For Those About To Rock (1981)
Their first US No.1, these days a lot of negativity surrounds For Those About To Rock. There was at the time of making it too. Sure, Back In Black had brought them back from the brink, but the band were tiring of manager Peter Mensch (and fired him that summer) and bored of producer Mutt Lange’s perfectionism, as they hung around the studio waiting for Lange to put the finishing touches on take after take. (It was his last album with the band.)
“By the time we’d completed the album,” Malcolm said, “I don’t think anyone, neither the band nor the producer, could tell whether it sounded right or wrong. Everyone was fed up with the whole album.”

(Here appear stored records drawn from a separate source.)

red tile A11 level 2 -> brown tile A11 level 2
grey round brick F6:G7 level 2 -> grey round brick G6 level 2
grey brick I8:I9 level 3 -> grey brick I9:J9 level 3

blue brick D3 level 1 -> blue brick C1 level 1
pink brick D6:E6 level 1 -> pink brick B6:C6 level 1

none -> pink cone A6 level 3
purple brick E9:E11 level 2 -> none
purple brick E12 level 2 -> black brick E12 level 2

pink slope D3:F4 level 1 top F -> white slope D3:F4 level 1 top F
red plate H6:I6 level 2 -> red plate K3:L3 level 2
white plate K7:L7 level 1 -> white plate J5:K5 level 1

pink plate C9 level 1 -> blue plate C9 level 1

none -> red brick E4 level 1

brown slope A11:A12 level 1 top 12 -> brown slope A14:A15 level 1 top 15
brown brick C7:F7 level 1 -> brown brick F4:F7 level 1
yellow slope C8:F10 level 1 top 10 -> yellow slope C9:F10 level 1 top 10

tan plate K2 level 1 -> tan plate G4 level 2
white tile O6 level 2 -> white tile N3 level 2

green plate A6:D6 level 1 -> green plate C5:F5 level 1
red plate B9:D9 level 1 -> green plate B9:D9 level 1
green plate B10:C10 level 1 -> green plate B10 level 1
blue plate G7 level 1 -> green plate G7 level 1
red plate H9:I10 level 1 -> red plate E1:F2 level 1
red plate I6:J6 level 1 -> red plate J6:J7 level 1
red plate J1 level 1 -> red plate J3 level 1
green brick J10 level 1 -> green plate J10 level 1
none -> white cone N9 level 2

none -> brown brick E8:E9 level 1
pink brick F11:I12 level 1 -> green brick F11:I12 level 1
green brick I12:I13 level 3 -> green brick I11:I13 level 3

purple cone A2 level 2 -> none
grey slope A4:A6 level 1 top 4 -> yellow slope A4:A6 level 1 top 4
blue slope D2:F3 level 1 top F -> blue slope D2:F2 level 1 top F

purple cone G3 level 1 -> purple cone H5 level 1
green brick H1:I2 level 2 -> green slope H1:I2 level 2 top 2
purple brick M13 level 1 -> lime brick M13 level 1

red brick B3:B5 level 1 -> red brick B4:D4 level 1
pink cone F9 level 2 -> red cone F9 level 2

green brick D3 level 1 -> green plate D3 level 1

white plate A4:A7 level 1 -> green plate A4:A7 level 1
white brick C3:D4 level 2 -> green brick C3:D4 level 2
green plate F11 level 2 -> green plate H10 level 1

Listening back now, it’s not difficult to see why. Tracks like the pedestrian first single Let’s Get It Up, or the self-consciously scary Evil Walks, lacked the energy and wit of old. Double entendres had become single; riffs that had once been recycled were in danger of sounding tired and thin. The only song that truly reached the same heights as the best songs on Lange’s two previous AC/DC albums is the titanic title track. Named after a Roman gladiator’s motto, its gargantuan riff, heroic chorus and explosive climax made it the band’s biggest and loudest anthem.
30 years after its release, For Those… had sold four million copies in the US – roughly 18 million less than Back In Black and, astonishingly, two million less even than Dirty Deeds.